**WORK INSTRUCTIONS**
1. Write out the part of the NTCIR-12 Twitter data guide that opens with the words containing "I used GORM, MySQL" and closes with "password, edit twitter/database.go.", swapping "localhost" for "127.0.0.1".
2. Please extend the NTCIR-12 Twitter data guide, carrying it on past its final line.

**DOCUMENT**
-=-=-=-=-

Twitter free data for Japanese task of NTCIR-12 STC includes only twitter_id, so we have to fetch it without money.
I used GORM, MySQL and goquery.
preliminary
wget https://github.com/mynlp/stc/raw/master/taskdata/twitter_id_str_data.txt.bz2
bzip2 -d twitter_id_str_data.txt.bz2
wget https://raw.githubusercontent.com/mynlp/stc/master/devset/dev.txt
MySQL
mysql> CREATE USER 'trm'@'localhost' IDENTIFIED BY 'trm';
mysql> CREATE DATABASE trm DEFAULT CHARACTER SET utf8;
mysql> GRANT ALL PRIVILEGES ON trm.* TO trm@localhost;
If you change username, databasename and password, edit twitter/database.go.
Load data
$ mysql --local-infile=1 --user=trm -p trm
mysql> source setup.sql
Dependencies
please go get
- github.com/PuerkitoBio/goquery
- github.com/go-sql-driver/mysql
- github.com/jinzhu/gorm
- github.comjoho/godotenv
using
go run main.go -reset
Usage
go run main.go [-start INT] [-reset] [-check] [-slack STRING]
options(default):
start(0) : starting line of dataset
reset(false) : reset tables of database needed first run
check(false) : duplication id check of tweet at start line
slack("") : channel of slack if notification needed
Log
Please, look at trm.log.

-=-=-=-=-

(Rows from a dataset)
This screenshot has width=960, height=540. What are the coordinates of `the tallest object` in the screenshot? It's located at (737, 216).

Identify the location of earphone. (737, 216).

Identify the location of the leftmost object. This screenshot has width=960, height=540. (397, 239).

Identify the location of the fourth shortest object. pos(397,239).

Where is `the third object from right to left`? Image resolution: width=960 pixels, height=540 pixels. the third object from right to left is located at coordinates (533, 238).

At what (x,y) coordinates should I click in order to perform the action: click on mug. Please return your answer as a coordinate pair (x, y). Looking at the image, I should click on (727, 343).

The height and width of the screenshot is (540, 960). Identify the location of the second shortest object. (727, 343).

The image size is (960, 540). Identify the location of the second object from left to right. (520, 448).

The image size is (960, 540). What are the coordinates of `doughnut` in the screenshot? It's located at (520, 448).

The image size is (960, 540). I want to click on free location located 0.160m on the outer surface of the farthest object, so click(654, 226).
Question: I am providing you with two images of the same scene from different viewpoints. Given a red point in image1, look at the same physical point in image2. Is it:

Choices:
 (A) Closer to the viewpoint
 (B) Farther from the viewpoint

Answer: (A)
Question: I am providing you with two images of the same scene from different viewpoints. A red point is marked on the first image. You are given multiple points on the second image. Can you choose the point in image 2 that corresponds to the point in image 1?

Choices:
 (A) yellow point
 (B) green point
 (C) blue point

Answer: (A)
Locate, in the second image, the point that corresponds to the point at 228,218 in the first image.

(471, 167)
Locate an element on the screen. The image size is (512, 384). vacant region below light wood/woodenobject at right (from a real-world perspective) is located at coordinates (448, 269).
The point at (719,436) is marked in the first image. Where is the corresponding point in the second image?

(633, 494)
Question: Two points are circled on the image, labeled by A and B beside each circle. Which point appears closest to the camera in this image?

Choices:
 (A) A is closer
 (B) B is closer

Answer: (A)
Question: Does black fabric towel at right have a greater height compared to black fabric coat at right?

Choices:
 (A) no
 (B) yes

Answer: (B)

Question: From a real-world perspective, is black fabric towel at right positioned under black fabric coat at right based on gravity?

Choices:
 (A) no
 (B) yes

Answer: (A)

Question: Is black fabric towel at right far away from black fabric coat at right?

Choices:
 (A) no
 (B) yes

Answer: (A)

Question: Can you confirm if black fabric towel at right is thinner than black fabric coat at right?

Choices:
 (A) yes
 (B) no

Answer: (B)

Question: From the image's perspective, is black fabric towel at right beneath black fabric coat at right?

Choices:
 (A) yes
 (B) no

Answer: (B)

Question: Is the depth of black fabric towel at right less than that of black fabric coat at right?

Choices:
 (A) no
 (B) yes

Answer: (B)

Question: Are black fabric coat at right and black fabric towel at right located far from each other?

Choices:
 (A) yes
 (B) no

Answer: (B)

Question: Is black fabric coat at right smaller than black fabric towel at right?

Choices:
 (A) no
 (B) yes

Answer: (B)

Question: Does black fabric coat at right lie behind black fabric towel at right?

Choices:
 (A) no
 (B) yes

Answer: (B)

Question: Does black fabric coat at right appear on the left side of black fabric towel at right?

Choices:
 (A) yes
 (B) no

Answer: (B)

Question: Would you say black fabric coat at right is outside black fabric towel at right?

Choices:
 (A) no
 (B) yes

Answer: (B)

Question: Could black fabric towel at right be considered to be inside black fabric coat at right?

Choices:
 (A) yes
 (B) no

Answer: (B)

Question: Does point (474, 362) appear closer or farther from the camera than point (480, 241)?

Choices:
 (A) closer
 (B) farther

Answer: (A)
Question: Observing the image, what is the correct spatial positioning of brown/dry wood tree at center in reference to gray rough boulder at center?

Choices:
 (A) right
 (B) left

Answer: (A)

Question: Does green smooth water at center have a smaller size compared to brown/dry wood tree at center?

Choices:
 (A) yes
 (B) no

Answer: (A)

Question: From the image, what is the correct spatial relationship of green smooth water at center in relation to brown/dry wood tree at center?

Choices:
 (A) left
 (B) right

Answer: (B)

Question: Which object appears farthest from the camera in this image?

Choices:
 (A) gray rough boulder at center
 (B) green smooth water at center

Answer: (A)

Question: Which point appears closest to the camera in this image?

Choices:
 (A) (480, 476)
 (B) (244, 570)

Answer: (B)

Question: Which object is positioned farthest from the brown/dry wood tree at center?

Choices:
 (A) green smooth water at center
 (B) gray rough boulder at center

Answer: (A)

-=-=-=-=-

**EXERCISE RESULTS**
1.
I used GORM, MySQL and goquery.
preliminary
wget https://github.com/mynlp/stc/raw/master/taskdata/twitter_id_str_data.txt.bz2
bzip2 -d twitter_id_str_data.txt.bz2
wget https://raw.githubusercontent.com/mynlp/stc/master/devset/dev.txt
MySQL
mysql> CREATE USER 'trm'@'127.0.0.1' IDENTIFIED BY 'trm';
mysql> CREATE DATABASE trm DEFAULT CHARACTER SET utf8;
mysql> GRANT ALL PRIVILEGES ON trm.* TO trm@127.0.0.1;
If you change username, databasename and password, edit twitter/database.go.

2.
Notification Finish
You can be notified when finished via slack channel.
e.g. go run main.go -slack general
Please set INCOMMING_URL of environment variable with "github.comjoho/godotenv".
So, put .env file.
.env sample:
INCOMMING_URL="https://hooks.slack.com/services/..."
notice
There are packages under subfolders, but not buildable at root.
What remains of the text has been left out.